Two More Lawsuits Aim to Reverse Marijuana Legalization in Colorado

Property owners sue cannabusinesses under RICO.



Michael and Hope Reilly own "105 acres of beautiful rolling pasture" in Rye, Colorado, with "sweeping mountain vistas that include views of Pike's Peak." The Reillys, who do not live on the property but "often visit on weekends with their children to ride horses, hike, and visit with friends," worry that their view will be "marred" by a marijuana cultivation facility that Rocky Mountain Organic plans to open on a neighboring parcel. So today the Reillys joined the anti-pot Safe Streets Alliance in filing a federal lawsuit that seeks to stop Colorado from licensing and regulating marijuana businesses.

In addition to an injunction rescinding Colorado's marijuana licenses and ordering it not to issue any more, the Reillys are seeking triple damages (plus attorneys' fees) under the Racketeer Influenced and Corrupt Organizations (RICO) Act. They are asking for damages not only from Rocky Mountain Organic and its owners but also from the company's insurer, its landlords, and the contractors who are building the cultivation facility and piping water to it. Under RICO, those defendants are joint and severally liable for any damages the Reillys can prove. The lawsuit also names Gov. John Hickenlooper, Department of Revenue Executive Director Barbara Brohl, and Louis Koski, who runs the department's Marijuana Enforcement Division. Hickenlooper et al. are accused, along with the Pueblo County Commission and the Pueblo County Liquor and Marijuana Licensing Board, of facilitating a racketeering conspiracy by licensing and regulating Rocky Mountain Organic.

All this over a spoiled view? Well, not quite. The Reillys say their aesthetic injury is compounded by "the building's purpose," since "they are reminded of the racketeering enterprise next door every time they look to the west." They also anticipate that the new business will bring "undesirable visitors," heavier traffic, increased criminal activity, and "pungent, foul odors," all of which will depress the value of their property, as will general knowledge of what their new neighbors are doing inside that building.

Another RICO lawsuit filed today by the Safe Streets Alliance likewise hinges on the assumption that the mere proximity of marijuana businesses is injurious because people do not like them. Adam and Slawek Pietraszek, brothers who own the Holiday Inn in Frisco, Colorado, argue that Summit Marijuana, a store that will be located "less than 75 yards" from their hotel, is already hurting their business by deterring high school ski teams from booking rooms. And because "many people perceive recreational marijuana businesses as unseemly establishments that are only found in dangerous neighborhoods," the Pietraszeks anticipate further difficulty in attracting guests. At a Frisco Town Council meeting last month, Adam Pietraszek also complained that the pot shop would sully the Holiday Inn brand.

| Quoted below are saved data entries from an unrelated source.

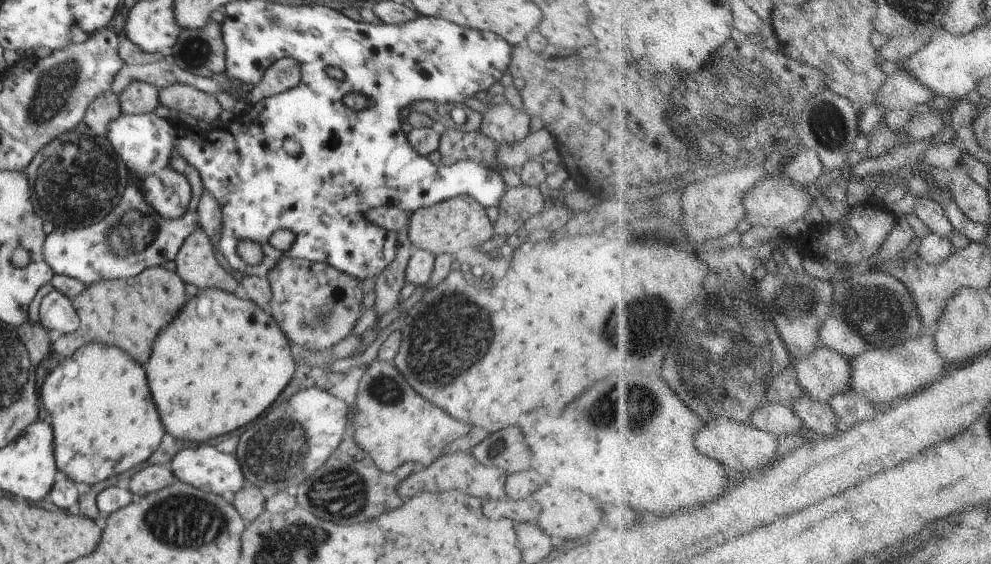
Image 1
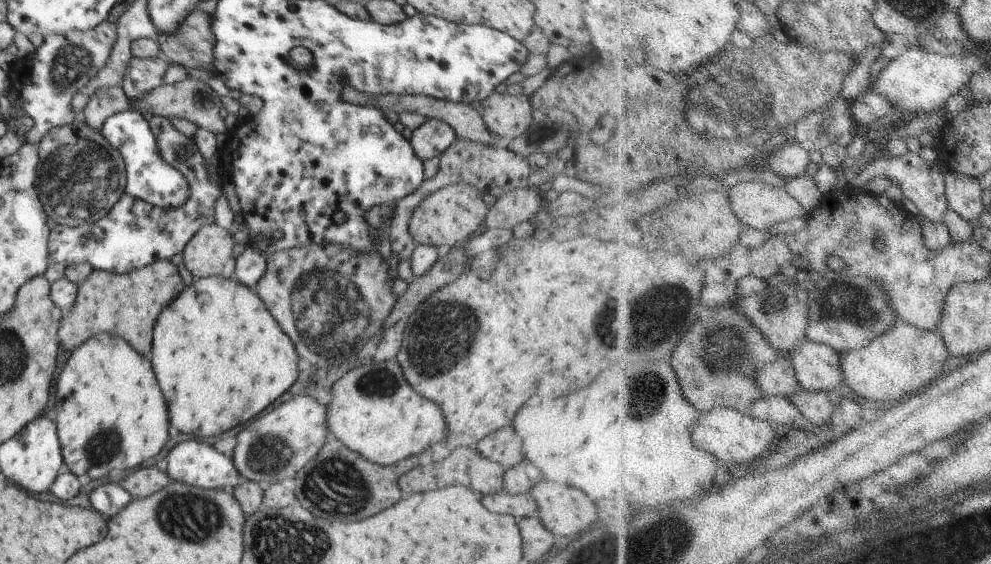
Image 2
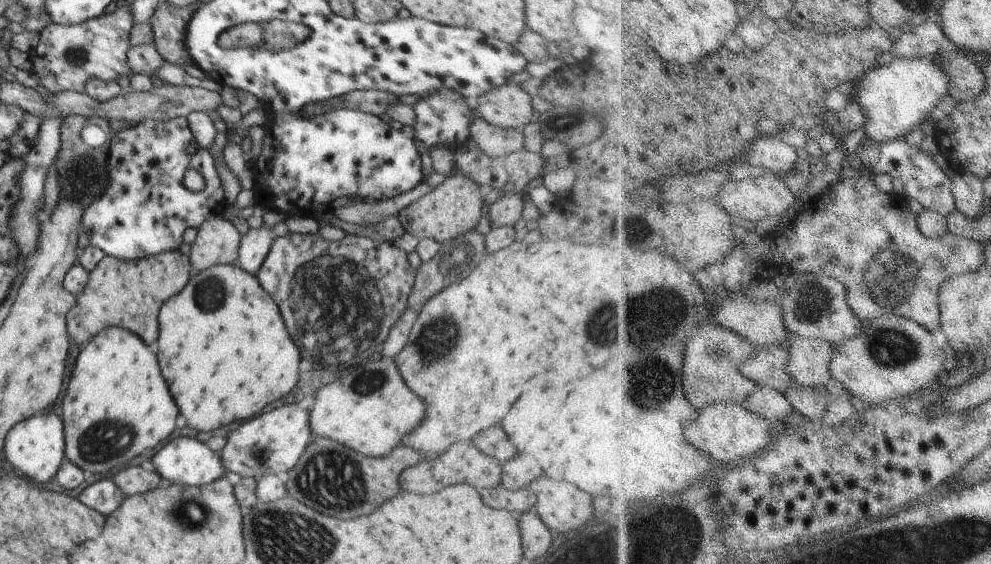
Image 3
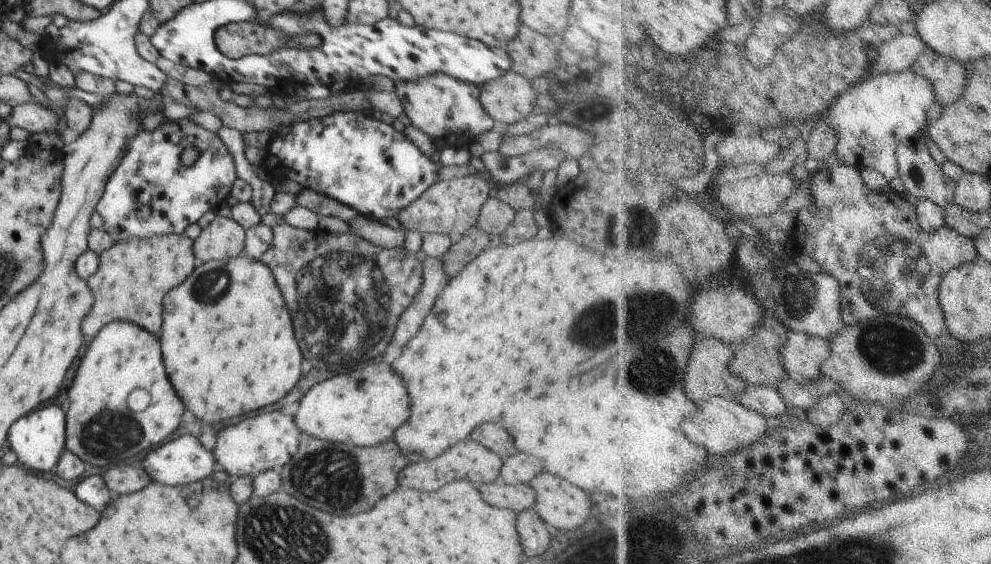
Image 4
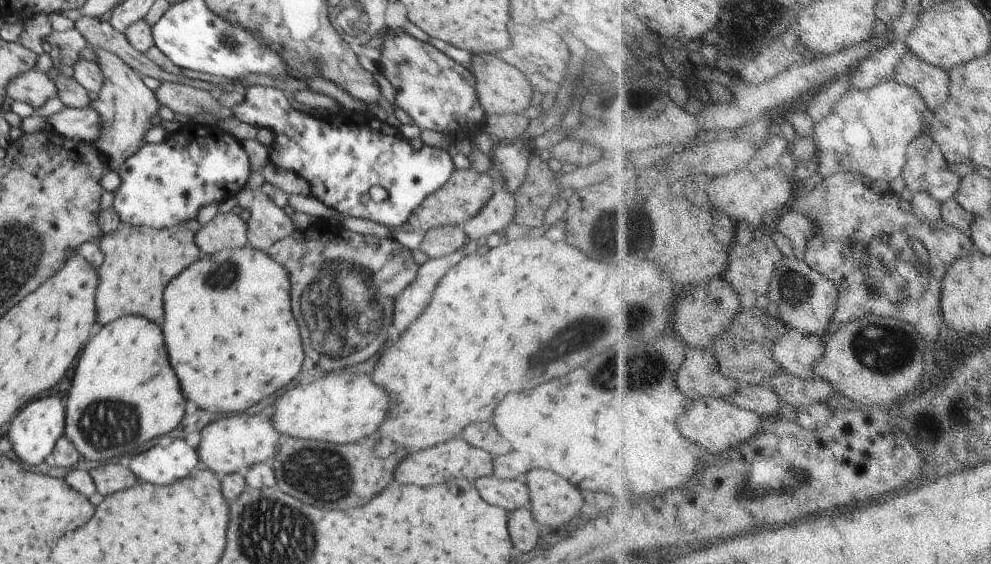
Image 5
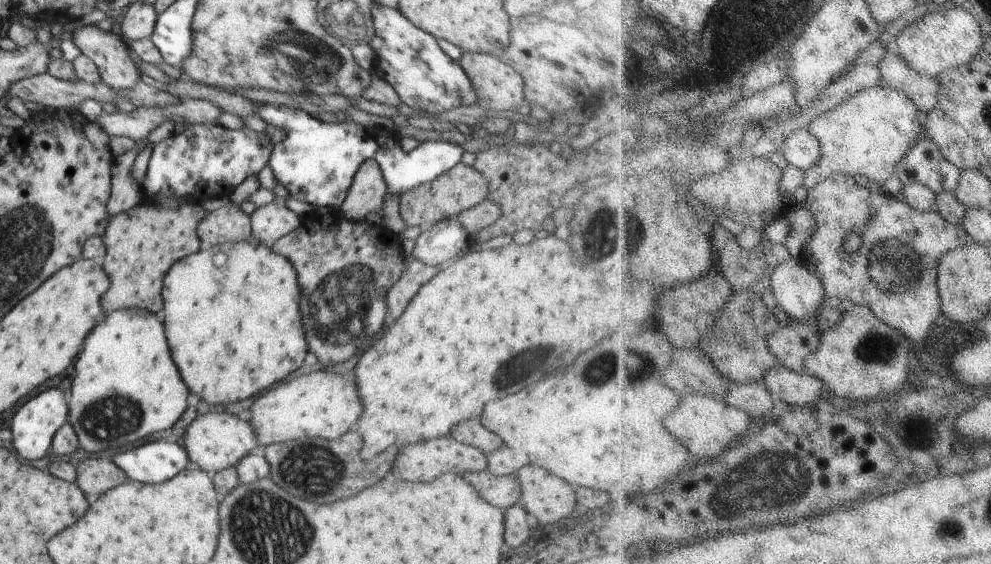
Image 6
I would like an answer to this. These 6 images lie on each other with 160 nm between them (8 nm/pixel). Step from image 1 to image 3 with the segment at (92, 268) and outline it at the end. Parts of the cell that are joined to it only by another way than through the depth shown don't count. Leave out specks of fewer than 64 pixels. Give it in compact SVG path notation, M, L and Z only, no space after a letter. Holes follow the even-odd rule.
M176 117L167 121L155 121L148 119L133 125L126 125L119 129L114 129L111 136L111 147L108 152L107 160L107 183L105 184L105 189L103 193L96 197L92 204L89 204L85 210L83 219L81 220L81 230L84 231L85 228L91 231L91 244L100 247L106 255L110 255L122 260L138 260L144 257L154 256L155 254L171 251L172 249L178 249L181 242L183 241L182 235L188 228L199 228L201 224L204 224L210 217L220 217L224 214L226 210L227 202L224 197L224 189L222 189L222 183L220 182L220 177L218 177L218 171L216 171L216 165L214 165L214 158L207 148L198 147L194 154L188 152L190 146L195 145L195 136L193 135L192 129L189 127L189 122L187 117ZM188 168L195 168L202 174L205 180L205 188L202 191L192 192L187 190L183 185L184 172Z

Under RICO, neither the Reillys nor the Pietraszeks can prevail unless they can show that their property or business was "injured…by reason of" a racketeering violation (in this case, production and distribution of marijuana). As University of Denver law professor Sam Kamin told The Denver Post, "Displeasure is not good enough." Yet that is pretty much all the Reillys have suffered, and the nuisances they anticipate are both speculative and unrelated to marijuana's status under federal law. On the face of it, the Pietraszeks have a stronger case, although their losses are largely speculative and arguably unrelated to "racketeering" per se. If an adult book store had opened near their hotel, for example, they might have had the same complaint, even though such businesses do not violate federal law.

The Reillys' lawsuit names state and local officials as defendants because the marijuana cultivation facility that offends them would not be opening without government approval. More generally, the plaintiffs argue that Colorado officials are "purporting to authorize violations of the CSA [Controlled Substances Act]." Hence their request for an injunction that would nullify Colorado's marijuana regulations, based on the Supremacy Clause, which makes valid acts of Congress "the supreme law of the land."

The Reilly lawsuit, like the case that Oklahoma and Nebraska are pursuing against Colorado, does not target marijuana legalization per se. Instead the plaintiffs object to what they see as Colorado's involvement in promoting the cannabis industry by licensing and regulating it. They argue that issuing marijuana licenses directly conflicts with the CSA and undermines its goal of suppressing cannabis commerce. But they do not argue that Colorado is obligated to recriminalize the production, possession, and distribution of marijuana, because well-established principles of federalism say otherwise. The implication is that the Safe Streets Alliance and its co-plaintiffs prefer legalization without conditions to the restrictions that Colorado has decided to impose, which is not a position you'd expect anti-pot activists to endorse. As Kamin observes, getting rid of the licensing system "leaves them in a much worse place than under the status quo."

[I have revised this post to clarify that only one of the lawsuits names state and local officials as defendants, that the plaintiffs are not seeking RICO damages from those officials, and that their injunction request is based on the Supremacy Clause.]